If you want to change some miserable condition of the world, you don't start
by denying reality. You start by acknowledging the way things are, and then
you start thinking creatively about how one might go about changing things.

... which leads me to be an ardent supporter of all kinds of research that
often falls under the popular banner of "transhumanism" \-- human genetic
engineering, cognitive enhancement, augmentation of human intelligence, etc. I
also think a great way to "sell" that kind of research is to position it as a
way to treat severe cognitive impairment. After all, if we can allow someone
born with an IQ of 50 to function normally, what can we do for someone with an
IQ of 100? 150?

Unfortunately that makes me a lonely liberal indeed.
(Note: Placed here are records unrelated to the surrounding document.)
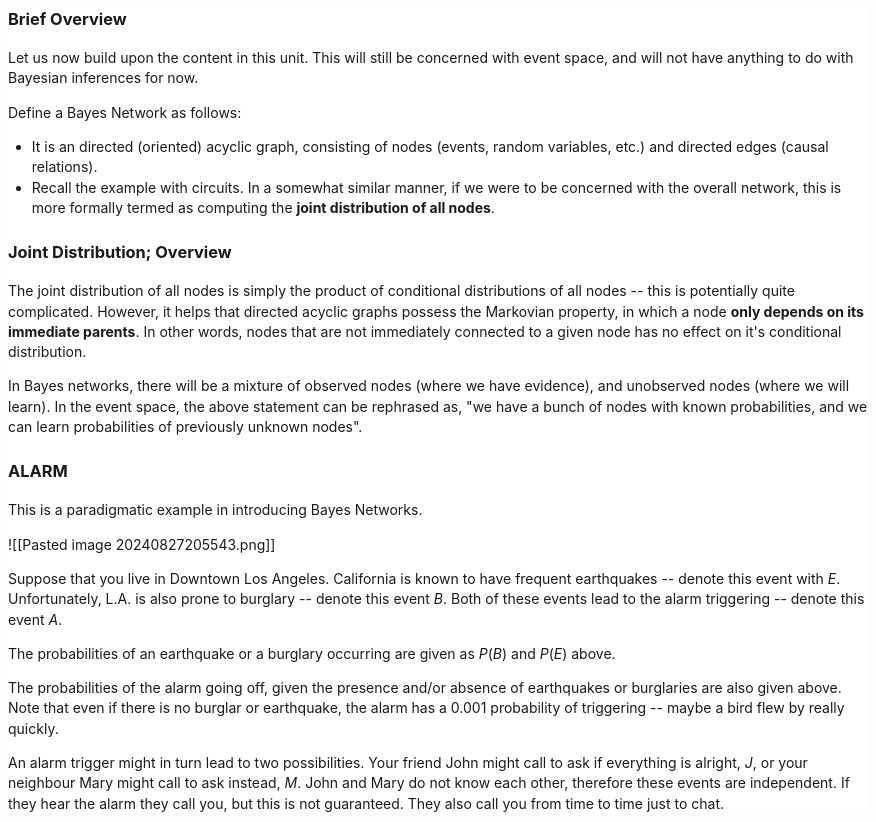 ### Brief Overview

Let us now build upon the content in this unit. This will still be concerned with event space, and will not have anything to do with Bayesian inferences for now.

Define a Bayes Network as follows:
- It is an directed (oriented) acyclic graph, consisting of nodes (events, random variables, etc.) and directed edges (causal relations).
- Recall the example with circuits. In a somewhat similar manner, if we were to be concerned with the overall network, this is more formally termed as computing the **joint distribution of all nodes**.

### Joint Distribution; Overview

The joint distribution of all nodes is simply the product of conditional distributions of all nodes -- this is potentially quite complicated. However, it helps that directed acyclic graphs possess the Markovian property, in which a node **only depends on its immediate parents**. In other words, nodes that are not immediately connected to a given node has no effect on it's conditional distribution. 

In Bayes networks, there will be a mixture of observed nodes (where we have evidence), and unobserved nodes (where we will learn). In the event space, the above statement can be rephrased as, "we have a bunch of nodes with known probabilities, and we can learn probabilities of previously unknown nodes".

### ALARM

This is a paradigmatic example in introducing Bayes Networks.

![[Pasted image 20240827205543.png]]

Suppose that you live in Downtown Los Angeles. California is known to have frequent earthquakes -- denote this event with $E$. Unfortunately, L.A. is also prone to burglary -- denote this event $B$. Both of these events lead to the alarm triggering -- denote this event $A$. 

The probabilities of an earthquake or a burglary occurring are given as $P(B)$ and $P(E)$ above.

The probabilities of the alarm going off, given the presence and/or absence of earthquakes or burglaries are also given above. Note that even if there is no burglar or earthquake, the alarm has a 0.001 probability of triggering -- maybe a bird flew by really quickly.

An alarm trigger might in turn lead to two possibilities. Your friend John might call to ask if everything is alright, $J$, or your neighbour Mary might call to ask instead, $M$. John and Mary do not know each other, therefore these events are independent. If they hear the alarm they call you, but this is not guaranteed. They also call you from time to time just to chat.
Most liberals today
insist on simultaneously ignoring the reality of heritable inequality and
taking a naturalistic-fallacy based position against any form of human
augmentation or genetic tinkering. "No GMO!" The total takeover of the "left"
by naturalistic fallacy thinking is insane.

Where in nature do we see equality, fairness, or an active attempt to uplift
the disadvantaged outside of very small family and kin groups? Nature is all
about selfish genes. Evolution takes some meat, wads it up, and throws it at
the wall to see if it sticks. Never mind that it's sentient and gets to
_experience_ its success or its failure. Fuck nature.

------
carsongross
The mental retardation paradox is the most humorous indictment of the popular
understanding (amongst upper-middles, anyway) of the Flynn Effect.

One need only look at the quality and quantity of fin de siecle science,
engineering, letters and arts to retire the concept with uproarious laughter.